Ellis suggested that the candidates sit down after the primary election and “decide what the best pathway forward was,” but because the pledge was non-negotiable, he chose not to sign.

Anchorage attorney Scott Kendall was a key author on the 2020 legislation that launched ranked choice voting. While Kendall declined to comment on a specific race or pledge, he said that pledges such as these harm the party that is signing them.

The pledges rely too strongly, he said, on the assumption that Alaskans will always vote along party lines. “We’re a small state, people know each other. People know other people’s reputations.
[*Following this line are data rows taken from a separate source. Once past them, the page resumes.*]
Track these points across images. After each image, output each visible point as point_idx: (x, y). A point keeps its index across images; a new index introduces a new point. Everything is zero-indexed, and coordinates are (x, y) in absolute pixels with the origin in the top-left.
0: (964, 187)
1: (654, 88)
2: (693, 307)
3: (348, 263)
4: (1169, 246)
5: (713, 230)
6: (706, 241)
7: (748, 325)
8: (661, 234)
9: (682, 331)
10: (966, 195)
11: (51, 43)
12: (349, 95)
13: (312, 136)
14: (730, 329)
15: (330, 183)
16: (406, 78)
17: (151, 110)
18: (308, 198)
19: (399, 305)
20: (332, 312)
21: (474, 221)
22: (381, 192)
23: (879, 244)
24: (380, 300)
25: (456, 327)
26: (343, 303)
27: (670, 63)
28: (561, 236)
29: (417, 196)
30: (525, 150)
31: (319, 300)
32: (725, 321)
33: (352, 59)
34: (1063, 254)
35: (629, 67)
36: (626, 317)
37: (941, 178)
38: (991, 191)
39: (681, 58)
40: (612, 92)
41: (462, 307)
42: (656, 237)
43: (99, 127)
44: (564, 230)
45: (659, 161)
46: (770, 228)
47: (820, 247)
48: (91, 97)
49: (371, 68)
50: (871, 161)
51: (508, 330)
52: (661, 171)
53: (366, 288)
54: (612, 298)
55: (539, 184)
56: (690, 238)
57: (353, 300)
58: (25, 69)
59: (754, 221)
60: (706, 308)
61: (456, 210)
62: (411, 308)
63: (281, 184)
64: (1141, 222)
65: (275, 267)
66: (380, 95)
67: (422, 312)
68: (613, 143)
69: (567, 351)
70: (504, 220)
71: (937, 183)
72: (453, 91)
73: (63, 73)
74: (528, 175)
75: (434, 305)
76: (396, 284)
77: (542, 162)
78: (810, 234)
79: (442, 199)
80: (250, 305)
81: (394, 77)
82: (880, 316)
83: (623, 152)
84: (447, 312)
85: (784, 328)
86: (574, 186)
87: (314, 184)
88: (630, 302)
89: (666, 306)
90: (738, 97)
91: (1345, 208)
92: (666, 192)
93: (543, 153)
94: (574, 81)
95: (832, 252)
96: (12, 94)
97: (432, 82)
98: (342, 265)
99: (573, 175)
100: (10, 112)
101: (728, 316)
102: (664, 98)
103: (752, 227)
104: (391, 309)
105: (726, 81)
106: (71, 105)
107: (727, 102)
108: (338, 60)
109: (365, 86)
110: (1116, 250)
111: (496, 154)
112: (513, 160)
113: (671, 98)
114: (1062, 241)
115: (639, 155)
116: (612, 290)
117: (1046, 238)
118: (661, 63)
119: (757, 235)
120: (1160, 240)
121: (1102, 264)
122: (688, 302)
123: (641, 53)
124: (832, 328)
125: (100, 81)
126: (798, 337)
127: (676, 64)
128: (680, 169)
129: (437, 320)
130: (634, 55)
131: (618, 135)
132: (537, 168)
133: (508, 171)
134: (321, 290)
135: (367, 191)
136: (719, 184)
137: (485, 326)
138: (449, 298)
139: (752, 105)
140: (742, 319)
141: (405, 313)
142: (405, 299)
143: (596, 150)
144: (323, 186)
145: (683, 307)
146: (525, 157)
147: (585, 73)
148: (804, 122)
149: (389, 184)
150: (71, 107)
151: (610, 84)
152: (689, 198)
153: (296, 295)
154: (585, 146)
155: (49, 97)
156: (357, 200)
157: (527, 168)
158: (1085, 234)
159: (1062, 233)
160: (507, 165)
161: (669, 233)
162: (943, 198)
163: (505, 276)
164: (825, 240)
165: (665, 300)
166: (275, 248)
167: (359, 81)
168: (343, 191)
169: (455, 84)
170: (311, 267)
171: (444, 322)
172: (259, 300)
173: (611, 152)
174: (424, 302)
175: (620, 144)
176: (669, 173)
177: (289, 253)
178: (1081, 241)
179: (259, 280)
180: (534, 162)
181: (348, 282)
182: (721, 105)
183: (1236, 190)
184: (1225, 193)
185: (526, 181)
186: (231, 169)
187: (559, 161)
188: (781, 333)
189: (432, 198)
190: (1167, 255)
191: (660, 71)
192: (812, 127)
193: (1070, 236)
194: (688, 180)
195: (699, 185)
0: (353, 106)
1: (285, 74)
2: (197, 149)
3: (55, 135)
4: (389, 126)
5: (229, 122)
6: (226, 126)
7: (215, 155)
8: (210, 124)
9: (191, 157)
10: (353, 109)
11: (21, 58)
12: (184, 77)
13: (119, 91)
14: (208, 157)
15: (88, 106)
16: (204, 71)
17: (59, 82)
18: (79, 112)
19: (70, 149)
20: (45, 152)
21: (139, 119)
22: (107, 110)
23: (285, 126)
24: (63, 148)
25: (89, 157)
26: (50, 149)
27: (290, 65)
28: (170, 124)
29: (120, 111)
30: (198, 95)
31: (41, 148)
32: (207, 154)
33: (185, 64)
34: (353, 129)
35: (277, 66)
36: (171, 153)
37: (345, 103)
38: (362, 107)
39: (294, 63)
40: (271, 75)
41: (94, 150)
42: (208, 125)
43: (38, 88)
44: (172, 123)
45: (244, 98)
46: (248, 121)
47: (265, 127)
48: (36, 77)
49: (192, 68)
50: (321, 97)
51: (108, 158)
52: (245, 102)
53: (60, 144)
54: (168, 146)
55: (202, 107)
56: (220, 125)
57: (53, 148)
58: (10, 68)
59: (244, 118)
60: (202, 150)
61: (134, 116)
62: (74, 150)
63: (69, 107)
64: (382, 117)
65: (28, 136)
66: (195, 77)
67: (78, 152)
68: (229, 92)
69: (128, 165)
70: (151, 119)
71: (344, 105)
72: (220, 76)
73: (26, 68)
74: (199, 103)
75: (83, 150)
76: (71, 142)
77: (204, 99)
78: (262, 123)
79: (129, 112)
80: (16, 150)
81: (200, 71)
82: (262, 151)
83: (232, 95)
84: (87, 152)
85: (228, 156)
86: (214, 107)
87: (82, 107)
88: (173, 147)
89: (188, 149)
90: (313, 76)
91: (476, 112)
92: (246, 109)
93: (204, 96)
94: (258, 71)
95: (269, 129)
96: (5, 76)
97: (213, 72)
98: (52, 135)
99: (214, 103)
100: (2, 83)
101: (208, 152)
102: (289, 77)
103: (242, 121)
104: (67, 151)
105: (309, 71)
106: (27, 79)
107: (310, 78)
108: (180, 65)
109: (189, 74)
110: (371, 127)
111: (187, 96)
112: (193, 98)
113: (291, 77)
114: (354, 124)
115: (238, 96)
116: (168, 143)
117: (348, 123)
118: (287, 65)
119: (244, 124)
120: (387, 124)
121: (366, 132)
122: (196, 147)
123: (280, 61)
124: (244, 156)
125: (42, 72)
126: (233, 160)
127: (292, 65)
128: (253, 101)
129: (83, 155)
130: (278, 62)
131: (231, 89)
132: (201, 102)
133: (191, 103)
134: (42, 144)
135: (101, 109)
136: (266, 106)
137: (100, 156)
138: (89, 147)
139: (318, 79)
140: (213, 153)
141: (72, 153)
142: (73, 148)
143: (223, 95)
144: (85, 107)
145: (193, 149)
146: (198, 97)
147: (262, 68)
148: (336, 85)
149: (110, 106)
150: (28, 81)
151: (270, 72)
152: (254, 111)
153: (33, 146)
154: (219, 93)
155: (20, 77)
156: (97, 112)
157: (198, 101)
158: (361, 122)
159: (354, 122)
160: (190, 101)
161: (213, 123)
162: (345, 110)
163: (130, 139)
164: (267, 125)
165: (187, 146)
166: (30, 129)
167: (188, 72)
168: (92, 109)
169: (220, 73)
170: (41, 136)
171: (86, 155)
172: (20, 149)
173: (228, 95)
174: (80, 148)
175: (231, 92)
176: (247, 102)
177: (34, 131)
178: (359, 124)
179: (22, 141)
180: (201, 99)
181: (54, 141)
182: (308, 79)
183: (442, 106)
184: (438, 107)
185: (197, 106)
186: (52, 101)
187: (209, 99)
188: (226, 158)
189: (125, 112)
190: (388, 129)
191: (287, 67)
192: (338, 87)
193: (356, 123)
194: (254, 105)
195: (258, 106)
So this idea that you can drop out and just sort of give all of your support to another candidate seems very flawed to me,” Kendall said.

Ranked choice voting is praised for reflecting the complexities of voter identification, especially in Alaska, which has the highest share of independent voters in the country. In 2022, the first time that Alaskan voters used nonpartisan open primaries, more than half of voters split the ticket, meaning that they didn’t vote strictly along party lines.

Another issue with pledges, Kendall said, was their reliance on results from primary elections. Voter participation in primary elections is consistently lower than general elections, meaning that a candidate who receives a low number of votes in a primary could still prove very popular in the general election, when a larger group of people are voting, said Kendall.

“By taking one of your horses out of the running as a Republican Party, you’re lessening the chance the Republican Party will win,” Kendall said.

A proposed ballot measure seeks to repeal ranked choice voting. If approved by voters in November, in future elections, voters would choose only one candidate in the general election, instead of ranking multiple candidates. The state’s open primary system would also be eliminated, and political parties would be able to limit who can vote and who can run in primaries.